Patience, Patience, Patience. Patience is a key factor in all phases of successful hunting. Being as still as possible in your treestand, or even in a ground blind where your movements are usually concealed, is critical as you wait, sometimes uncomfortably long periods of time for game to arrive. Once game does arrive, you must engage patience as you wait for the best shot opportunity. Rushing your shot can easily lead to bad shot placement and result in a bad experience.

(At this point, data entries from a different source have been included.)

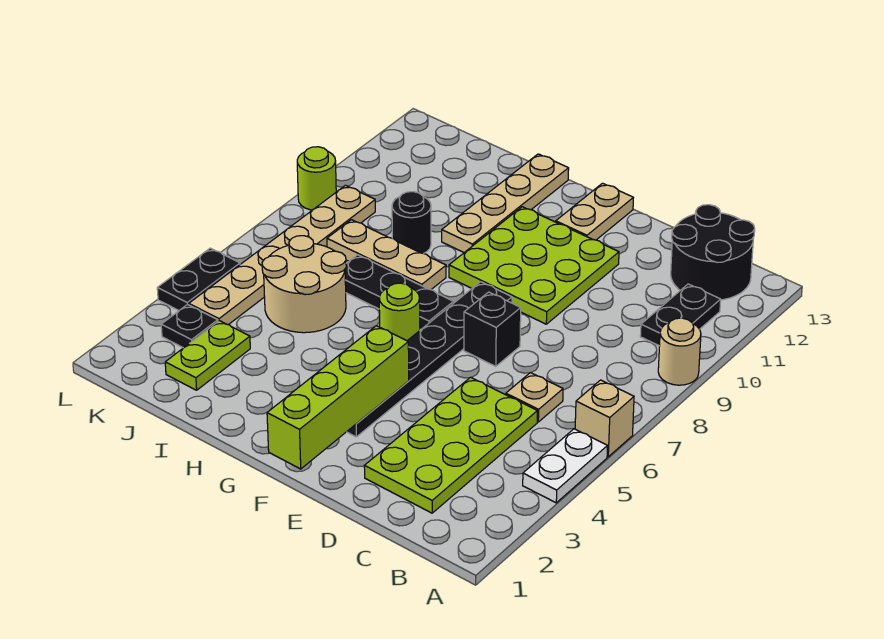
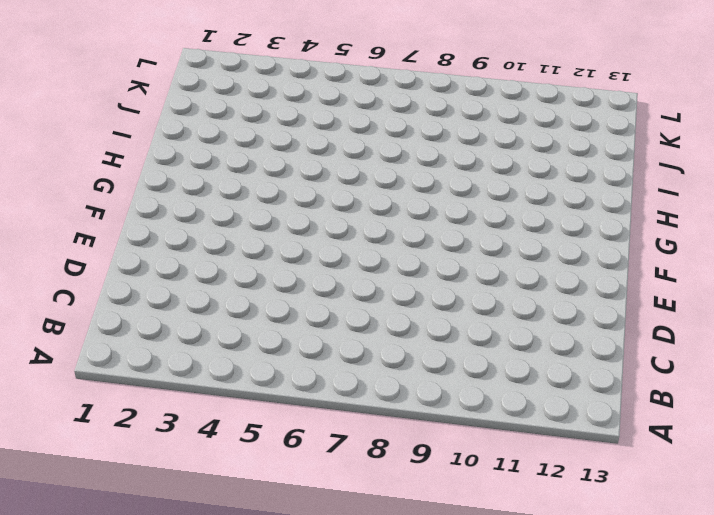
none -> white plate A4:A5 level 1
none -> tan brick A6 level 1
none -> tan round brick A9 level 1

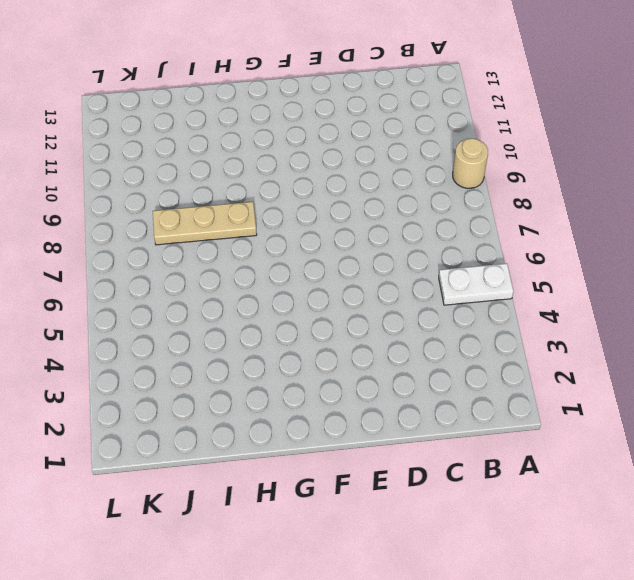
white plate A5:B5 level 1 -> white plate A4:A5 level 1
none -> tan brick A6 level 1
none -> black plate B10:B11 level 1
none -> black round brick B12:C13 level 1

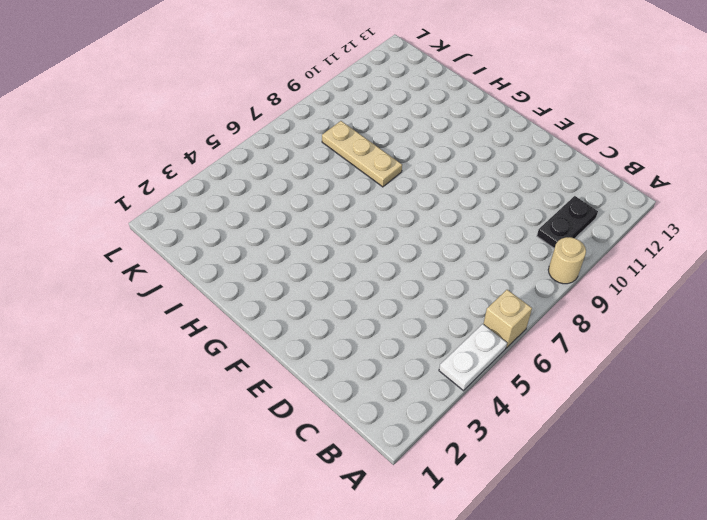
none -> black round brick B12:C13 level 1
none -> lime plate C2:D5 level 1
none -> tan plate C6 level 1

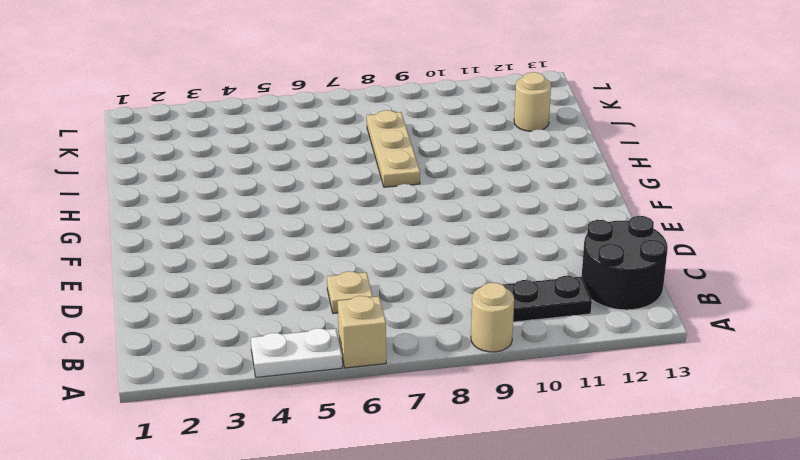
tan round brick J12 level 1 -> none
none -> lime plate C2:D5 level 1
none -> black brick E7 level 1
none -> lime plate E9:G11 level 1

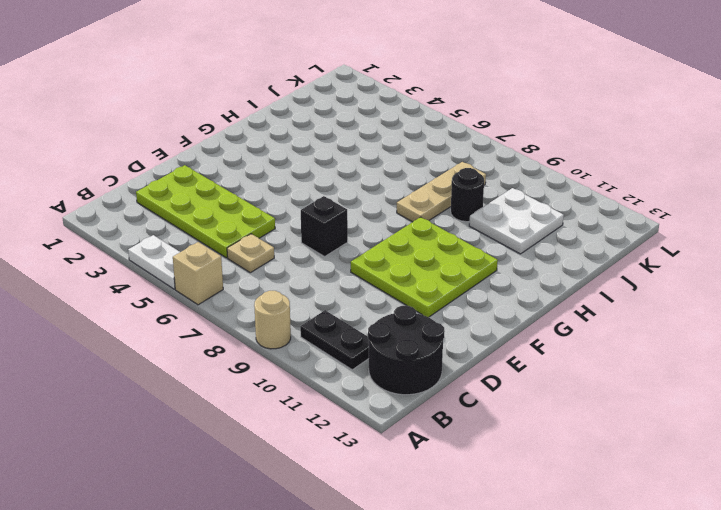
white plate I10:J11 level 1 -> none
none -> black plate F3:F8 level 1
none -> tan plate F12:F13 level 1
none -> lime round brick G6 level 1

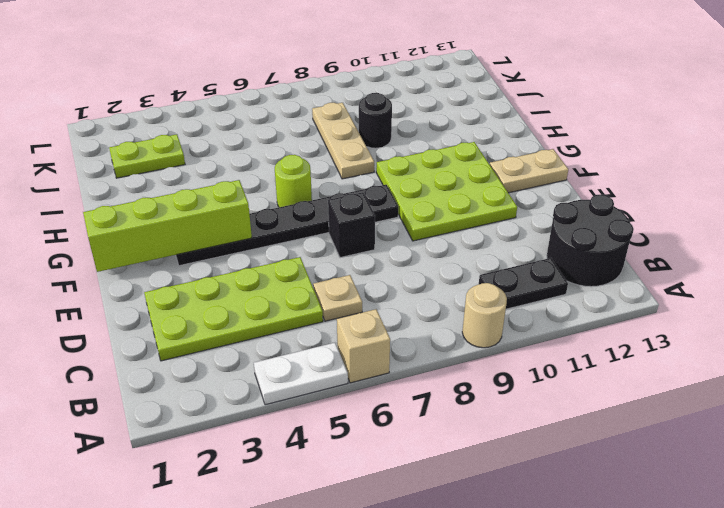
none -> black plate G7:I7 level 1
none -> tan plate H10:H13 level 1
none -> tan round brick I5:J6 level 1

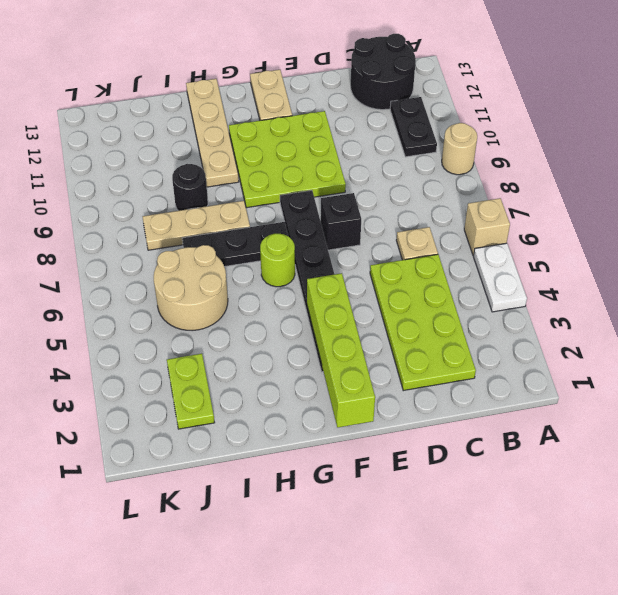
none -> black plate K3 level 1
none -> tan plate K4:K9 level 1
none -> black plate L4:L5 level 1

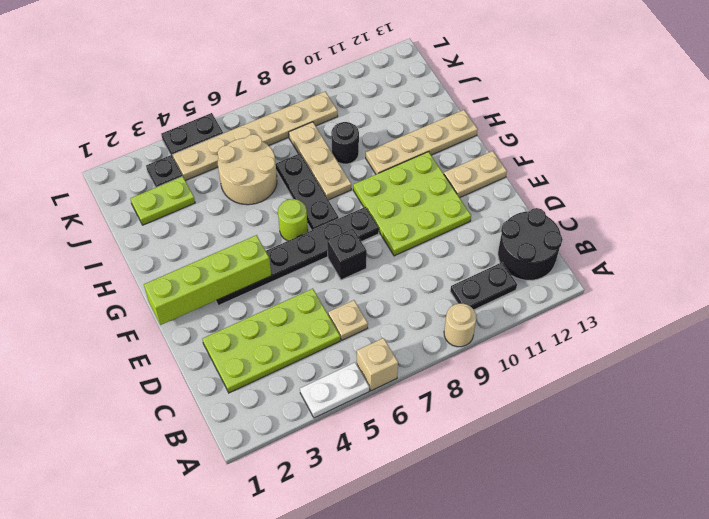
none -> lime round brick L9 level 1

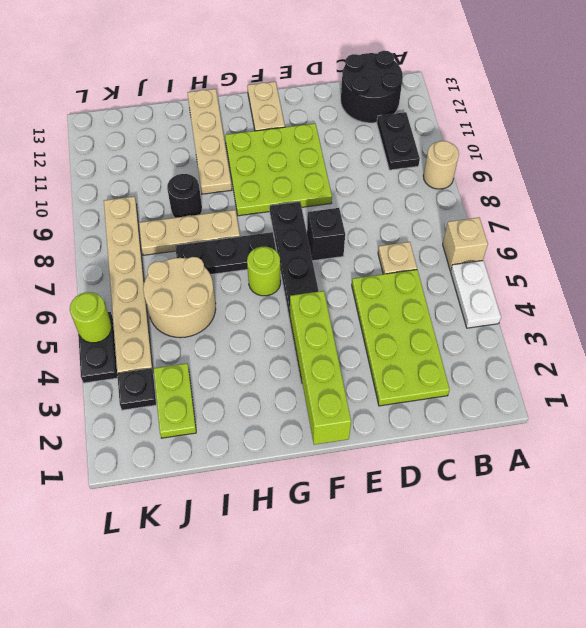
lime round brick L5 level 2 -> lime round brick L9 level 1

The archery deer season is a generously long season, beginning statewide on Saturday, October 2 and running until Friday, November 19. A second archery season goes from December 27 until January 17. So, there is no real need to end the season by taking the first shot possible, if you have decided to wait for a particular buck that you have spotted earlier. During the archery season, with fewer hunters in the woods and without the intermittent sounds of gunfire to alert wildlife, it is the opportune time to observe and learn wildlife movement and habits. The more time you can spend in the woods during archery season, the more chance you will have of observing and learning, and sometimes witnessing things in nature that most folks will never have the chance of seeing.
Becoming a safe, ethical and proficient bowhunter takes time, and it is a goal that should not be rushed. The more you learn about the animals you hunt, the more woodsmanship skills you develop and the greater you become aware of the effects of wind and concealing your human scent, the more successful you will be as a bowhunter. Enjoy the day, and enjoy the journey!